Sauf que, pour avoir les cheveux qu’on
nous présente, les mannequins passent
des semaines dans des instituts de beauté
où on leur applique des traitements incluant
cires, protéines, silicone, rallonges,
etc. Jamais ces femmes ne bénéficieraient
d’une pareille chevelure en utilisant les
shampoings qui font l’objet de la publicité
en question. En aucune circonstance, le
commun des mortels n’obtiendra pareil
résultat en suivant le mode d’emploi du
fabricant. Jamais nos cils ne ressembleront
à ceux de la pub après l’application
d’un mascara à l’épreuve de l’eau. On nous
propose d’obtenir le somptueux look de
Taylor Swift avec un fond de teint, des
fards et un brillant à lèvres. Une femme
normale se compte chanceuse si son
rouge à lèvres longue tenue dure le temps
d’une réunion. On nous promet une tenue
de huit heures, mais je n’ai jamais rencontré
quelqu’un qui croit que son rouge
tiendra le temps de manger un sandwich.
En revanche, on ne s’indigne pas de ces
promesses surréalistes.

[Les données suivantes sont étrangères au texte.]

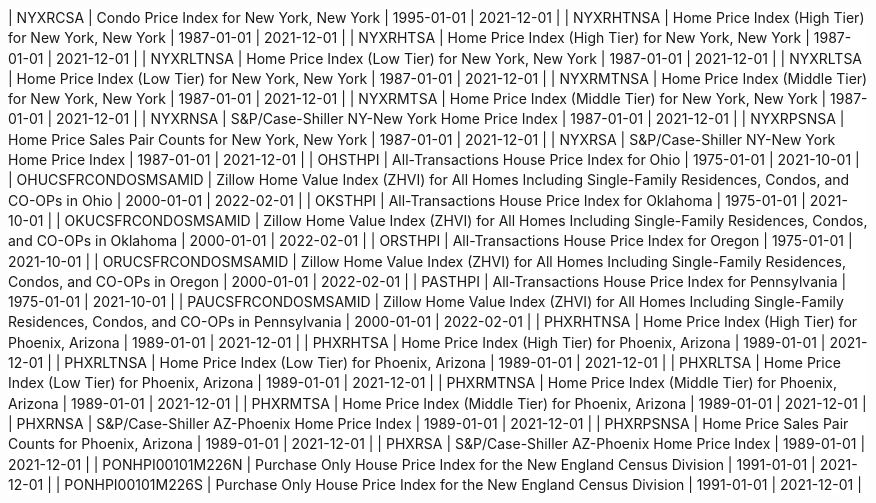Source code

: | NYXRCSA              | Condo Price Index for New York, New York                                                                                            | 1995-01-01          | 2021-12-01        |
| NYXRHTNSA            | Home Price Index (High Tier) for New York, New York                                                                                 | 1987-01-01          | 2021-12-01        |
| NYXRHTSA             | Home Price Index (High Tier) for New York, New York                                                                                 | 1987-01-01          | 2021-12-01        |
| NYXRLTNSA            | Home Price Index (Low Tier) for New York, New York                                                                                  | 1987-01-01          | 2021-12-01        |
| NYXRLTSA             | Home Price Index (Low Tier) for New York, New York                                                                                  | 1987-01-01          | 2021-12-01        |
| NYXRMTNSA            | Home Price Index (Middle Tier) for New York, New York                                                                               | 1987-01-01          | 2021-12-01        |
| NYXRMTSA             | Home Price Index (Middle Tier) for New York, New York                                                                               | 1987-01-01          | 2021-12-01        |
| NYXRNSA              | S&P/Case-Shiller NY-New York Home Price Index                                                                                       | 1987-01-01          | 2021-12-01        |
| NYXRPSNSA            | Home Price Sales Pair Counts for New York, New York                                                                                 | 1987-01-01          | 2021-12-01        |
| NYXRSA               | S&P/Case-Shiller NY-New York Home Price Index                                                                                       | 1987-01-01          | 2021-12-01        |
| OHSTHPI              | All-Transactions House Price Index for Ohio                                                                                         | 1975-01-01          | 2021-10-01        |
| OHUCSFRCONDOSMSAMID  | Zillow Home Value Index (ZHVI) for All Homes Including Single-Family Residences, Condos, and CO-OPs in Ohio                         | 2000-01-01          | 2022-02-01        |
| OKSTHPI              | All-Transactions House Price Index for Oklahoma                                                                                     | 1975-01-01          | 2021-10-01        |
| OKUCSFRCONDOSMSAMID  | Zillow Home Value Index (ZHVI) for All Homes Including Single-Family Residences, Condos, and CO-OPs in Oklahoma                     | 2000-01-01          | 2022-02-01        |
| ORSTHPI              | All-Transactions House Price Index for Oregon                                                                                       | 1975-01-01          | 2021-10-01        |
| ORUCSFRCONDOSMSAMID  | Zillow Home Value Index (ZHVI) for All Homes Including Single-Family Residences, Condos, and CO-OPs in Oregon                       | 2000-01-01          | 2022-02-01        |
| PASTHPI              | All-Transactions House Price Index for Pennsylvania                                                                                 | 1975-01-01          | 2021-10-01        |
| PAUCSFRCONDOSMSAMID  | Zillow Home Value Index (ZHVI) for All Homes Including Single-Family Residences, Condos, and CO-OPs in Pennsylvania                 | 2000-01-01          | 2022-02-01        |
| PHXRHTNSA            | Home Price Index (High Tier) for Phoenix, Arizona                                                                                   | 1989-01-01          | 2021-12-01        |
| PHXRHTSA             | Home Price Index (High Tier) for Phoenix, Arizona                                                                                   | 1989-01-01          | 2021-12-01        |
| PHXRLTNSA            | Home Price Index (Low Tier) for Phoenix, Arizona                                                                                    | 1989-01-01          | 2021-12-01        |
| PHXRLTSA             | Home Price Index (Low Tier) for Phoenix, Arizona                                                                                    | 1989-01-01          | 2021-12-01        |
| PHXRMTNSA            | Home Price Index (Middle Tier) for Phoenix, Arizona                                                                                 | 1989-01-01          | 2021-12-01        |
| PHXRMTSA             | Home Price Index (Middle Tier) for Phoenix, Arizona                                                                                 | 1989-01-01          | 2021-12-01        |
| PHXRNSA              | S&P/Case-Shiller AZ-Phoenix Home Price Index                                                                                        | 1989-01-01          | 2021-12-01        |
| PHXRPSNSA            | Home Price Sales Pair Counts for Phoenix, Arizona                                                                                   | 1989-01-01          | 2021-12-01        |
| PHXRSA               | S&P/Case-Shiller AZ-Phoenix Home Price Index                                                                                        | 1989-01-01          | 2021-12-01        |
| PONHPI00101M226N     | Purchase Only House Price Index for the New England Census Division                                                                 | 1991-01-01          | 2021-12-01        |
| PONHPI00101M226S     | Purchase Only House Price Index for the New England Census Division                                                                 | 1991-01-01          | 2021-12-01        |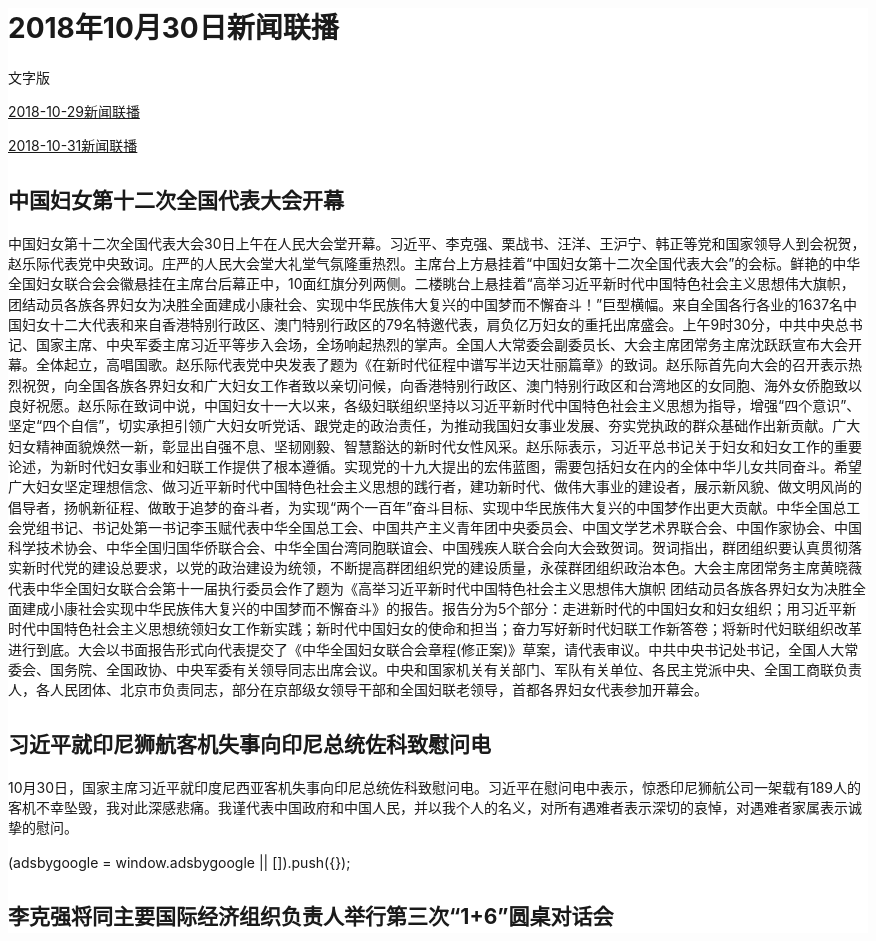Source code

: 







# 2018年10月30日新闻联播
 文字版








[2018-10-29新闻联播](/xinwenlianbo/20181029)


[2018-10-31新闻联播](/xinwenlianbo/20181031)





## 中国妇女第十二次全国代表大会开幕


中国妇女第十二次全国代表大会30日上午在人民大会堂开幕。习近平、李克强、栗战书、汪洋、王沪宁、韩正等党和国家领导人到会祝贺，赵乐际代表党中央致词。庄严的人民大会堂大礼堂气氛隆重热烈。主席台上方悬挂着“中国妇女第十二次全国代表大会”的会标。鲜艳的中华全国妇女联合会会徽悬挂在主席台后幕正中，10面红旗分列两侧。二楼眺台上悬挂着“高举习近平新时代中国特色社会主义思想伟大旗帜，团结动员各族各界妇女为决胜全面建成小康社会、实现中华民族伟大复兴的中国梦而不懈奋斗！”巨型横幅。来自全国各行各业的1637名中国妇女十二大代表和来自香港特别行政区、澳门特别行政区的79名特邀代表，肩负亿万妇女的重托出席盛会。上午9时30分，中共中央总书记、国家主席、中央军委主席习近平等步入会场，全场响起热烈的掌声。全国人大常委会副委员长、大会主席团常务主席沈跃跃宣布大会开幕。全体起立，高唱国歌。赵乐际代表党中央发表了题为《在新时代征程中谱写半边天壮丽篇章》的致词。赵乐际首先向大会的召开表示热烈祝贺，向全国各族各界妇女和广大妇女工作者致以亲切问候，向香港特别行政区、澳门特别行政区和台湾地区的女同胞、海外女侨胞致以良好祝愿。赵乐际在致词中说，中国妇女十一大以来，各级妇联组织坚持以习近平新时代中国特色社会主义思想为指导，增强“四个意识”、坚定“四个自信”，切实承担引领广大妇女听党话、跟党走的政治责任，为推动我国妇女事业发展、夯实党执政的群众基础作出新贡献。广大妇女精神面貌焕然一新，彰显出自强不息、坚韧刚毅、智慧豁达的新时代女性风采。赵乐际表示，习近平总书记关于妇女和妇女工作的重要论述，为新时代妇女事业和妇联工作提供了根本遵循。实现党的十九大提出的宏伟蓝图，需要包括妇女在内的全体中华儿女共同奋斗。希望广大妇女坚定理想信念、做习近平新时代中国特色社会主义思想的践行者，建功新时代、做伟大事业的建设者，展示新风貌、做文明风尚的倡导者，扬帆新征程、做敢于追梦的奋斗者，为实现“两个一百年”奋斗目标、实现中华民族伟大复兴的中国梦作出更大贡献。中华全国总工会党组书记、书记处第一书记李玉赋代表中华全国总工会、中国共产主义青年团中央委员会、中国文学艺术界联合会、中国作家协会、中国科学技术协会、中华全国归国华侨联合会、中华全国台湾同胞联谊会、中国残疾人联合会向大会致贺词。贺词指出，群团组织要认真贯彻落实新时代党的建设总要求，以党的政治建设为统领，不断提高群团组织党的建设质量，永葆群团组织政治本色。大会主席团常务主席黄晓薇代表中华全国妇女联合会第十一届执行委员会作了题为《高举习近平新时代中国特色社会主义思想伟大旗帜 团结动员各族各界妇女为决胜全面建成小康社会实现中华民族伟大复兴的中国梦而不懈奋斗》的报告。报告分为5个部分：走进新时代的中国妇女和妇女组织；用习近平新时代中国特色社会主义思想统领妇女工作新实践；新时代中国妇女的使命和担当；奋力写好新时代妇联工作新答卷；将新时代妇联组织改革进行到底。大会以书面报告形式向代表提交了《中华全国妇女联合会章程(修正案)》草案，请代表审议。中共中央书记处书记，全国人大常委会、国务院、全国政协、中央军委有关领导同志出席会议。中央和国家机关有关部门、军队有关单位、各民主党派中央、全国工商联负责人，各人民团体、北京市负责同志，部分在京部级女领导干部和全国妇联老领导，首都各界妇女代表参加开幕会。


## 习近平就印尼狮航客机失事向印尼总统佐科致慰问电


10月30日，国家主席习近平就印度尼西亚客机失事向印尼总统佐科致慰问电。习近平在慰问电中表示，惊悉印尼狮航公司一架载有189人的客机不幸坠毁，我对此深感悲痛。我谨代表中国政府和中国人民，并以我个人的名义，对所有遇难者表示深切的哀悼，对遇难者家属表示诚挚的慰问。





 (adsbygoogle = window.adsbygoogle || []).push({});

 
## 李克强将同主要国际经济组织负责人举行第三次“1+6”圆桌对话会

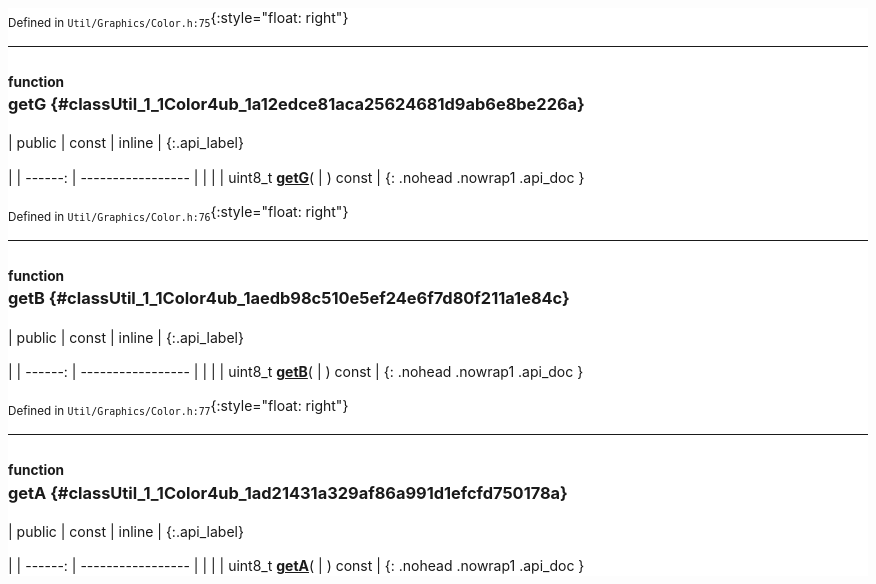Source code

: 



<sub>Defined in `Util/Graphics/Color.h:75`</sub>{:style="float: right"}

-------------------------------------------------------------------

### <small>function</small><br/> getG {#classUtil_1_1Color4ub_1a12edce81aca25624681d9ab6e8be226a}

| public | const | inline |
{:.api_label}

|
| ------: | ----------------- |
|  |
| uint8_t **[getG](#classUtil_1_1Color4ub_1a12edce81aca25624681d9ab6e8be226a)**( |  ) const |
{: .nohead .nowrap1 .api_doc }





<sub>Defined in `Util/Graphics/Color.h:76`</sub>{:style="float: right"}

-------------------------------------------------------------------

### <small>function</small><br/> getB {#classUtil_1_1Color4ub_1aedb98c510e5ef24e6f7d80f211a1e84c}

| public | const | inline |
{:.api_label}

|
| ------: | ----------------- |
|  |
| uint8_t **[getB](#classUtil_1_1Color4ub_1aedb98c510e5ef24e6f7d80f211a1e84c)**( |  ) const |
{: .nohead .nowrap1 .api_doc }





<sub>Defined in `Util/Graphics/Color.h:77`</sub>{:style="float: right"}

-------------------------------------------------------------------

### <small>function</small><br/> getA {#classUtil_1_1Color4ub_1ad21431a329af86a991d1efcfd750178a}

| public | const | inline |
{:.api_label}

|
| ------: | ----------------- |
|  |
| uint8_t **[getA](#classUtil_1_1Color4ub_1ad21431a329af86a991d1efcfd750178a)**( |  ) const |
{: .nohead .nowrap1 .api_doc }
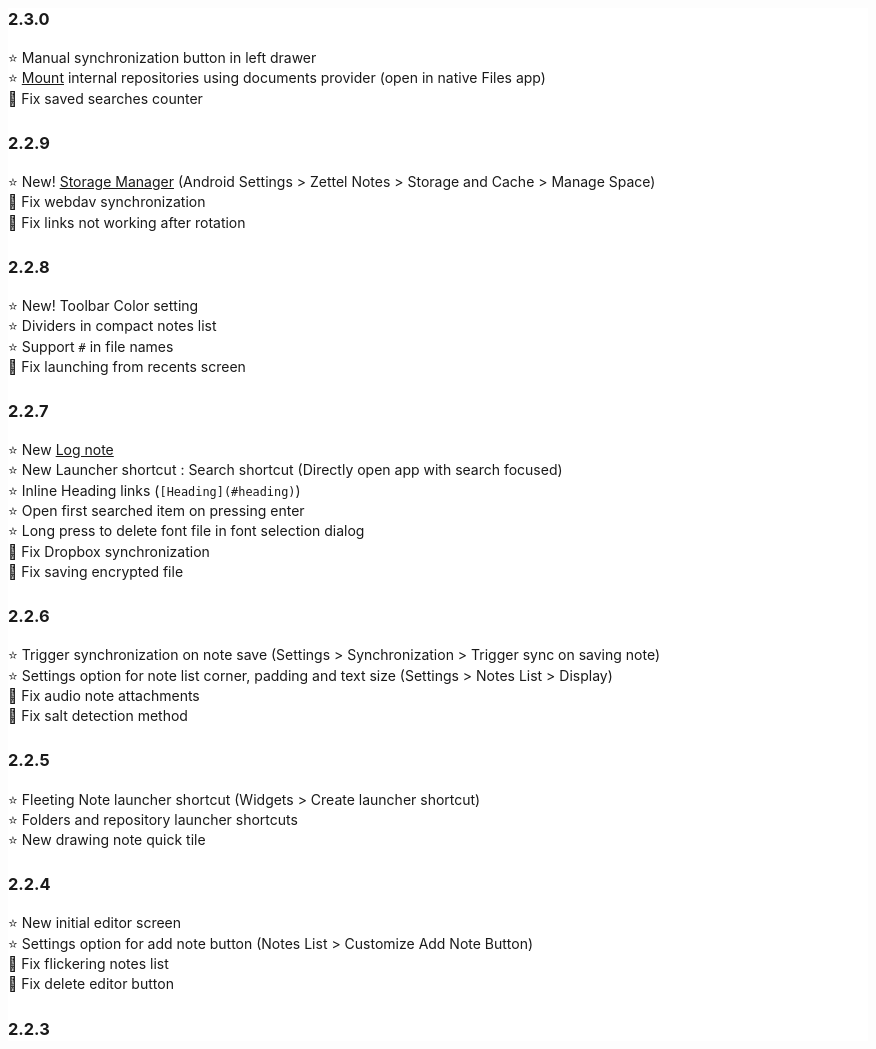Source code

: ### 2.3.0

⭐ Manual synchronization button in left drawer  
⭐ [Mount](./repository/index.md/#mounting-internal-repositories) internal repositories using documents provider (open in native Files app)  
🐛 Fix saved searches counter  

### 2.2.9 

⭐ New! [Storage Manager](./storage-manager.md) (Android Settings > Zettel Notes > Storage and Cache > Manage Space)  
🐛 Fix webdav synchronization  
🐛 Fix links not working after rotation  

### 2.2.8

⭐ New! Toolbar Color setting  
⭐ Dividers in compact notes list  
⭐ Support `#` in file names  
🐛 Fix launching from recents screen  

### 2.2.7

⭐ New [Log note](note/note-types.md#log-note)  
⭐ New Launcher shortcut : Search shortcut (Directly open app with search focused)  
⭐ Inline Heading links (`[Heading](#heading)`)  
⭐ Open first searched item on pressing enter  
⭐ Long press to delete font file in font selection dialog  
🐛 Fix Dropbox synchronization  
🐛 Fix saving encrypted file  

### 2.2.6

⭐ Trigger synchronization on note save (Settings > Synchronization > Trigger sync on saving note)  
⭐ Settings option for note list corner, padding and text size (Settings > Notes List > Display)  
🐛 Fix audio note attachments  
🐛 Fix salt detection method  

### 2.2.5

⭐ Fleeting Note launcher shortcut (Widgets > Create launcher shortcut)  
⭐ Folders and repository launcher shortcuts  
⭐ New drawing note quick tile  

### 2.2.4

⭐ New initial editor screen  
⭐ Settings option for add note button (Notes List > Customize Add Note Button)  
🐛 Fix flickering notes list  
🐛 Fix delete editor button  

### 2.2.3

Et si l’on songe à
les interdire aux États-Unis, il n’en est pas
encore question ici.
La faculté d’indignation des consommateurs
est étonnante. On s’indigne
lorsque Chrysler diffuse une pub imported
from Detroit pour une voiture fabriquée
en Ontario, alors que la division
est effectivement sise à Détroit, que
l’automobile y a été conçue et que les
activités commerciales de l’entreprise y
sont situées. Mais on tolère les promesses
délirantes des fabricants de cosmétiques,
sous prétexte qu’elles projettent
une image de soi améliorée.
En contrepartie, les sociétés pharmaceutiques
sont tenues à des normes
si strictes que leurs communications
laissent perplexes. Ainsi, Celebrex
« augmente le risque de crise cardiaque
qui peut causer la mort, le risque de
sérieuses réactions cutanées, de problèmes
digestifs comme indigestions,
douleurs abdominales, saignements et
ulcères qui peuvent causer la mort sans
prévenir ». En fait, on se demande pourquoi
quelqu’un pourrait bien vouloir
troquer son arthrite contre ce genre d’effets
secondaires. Ou pourquoi une entreprise
voudrait produire une pub télé qui
dit que son produit pourrait causer la
mort. Ou même pourquoi permettre la
publicité pour ce genre de produit…
Selon les industries, la communication
adopte des codes qui naviguent
entre le rêve, le mensonge, ou une honnêteté
parfois brutale. Il est de ces pratiques
qui, au fil du temps, sont devenues
des codes qu’on devrait certainement
remettre en question. Ce sont de merveilleuses
occasions de disruption pour
quiconque a le courage de s’y attaquer.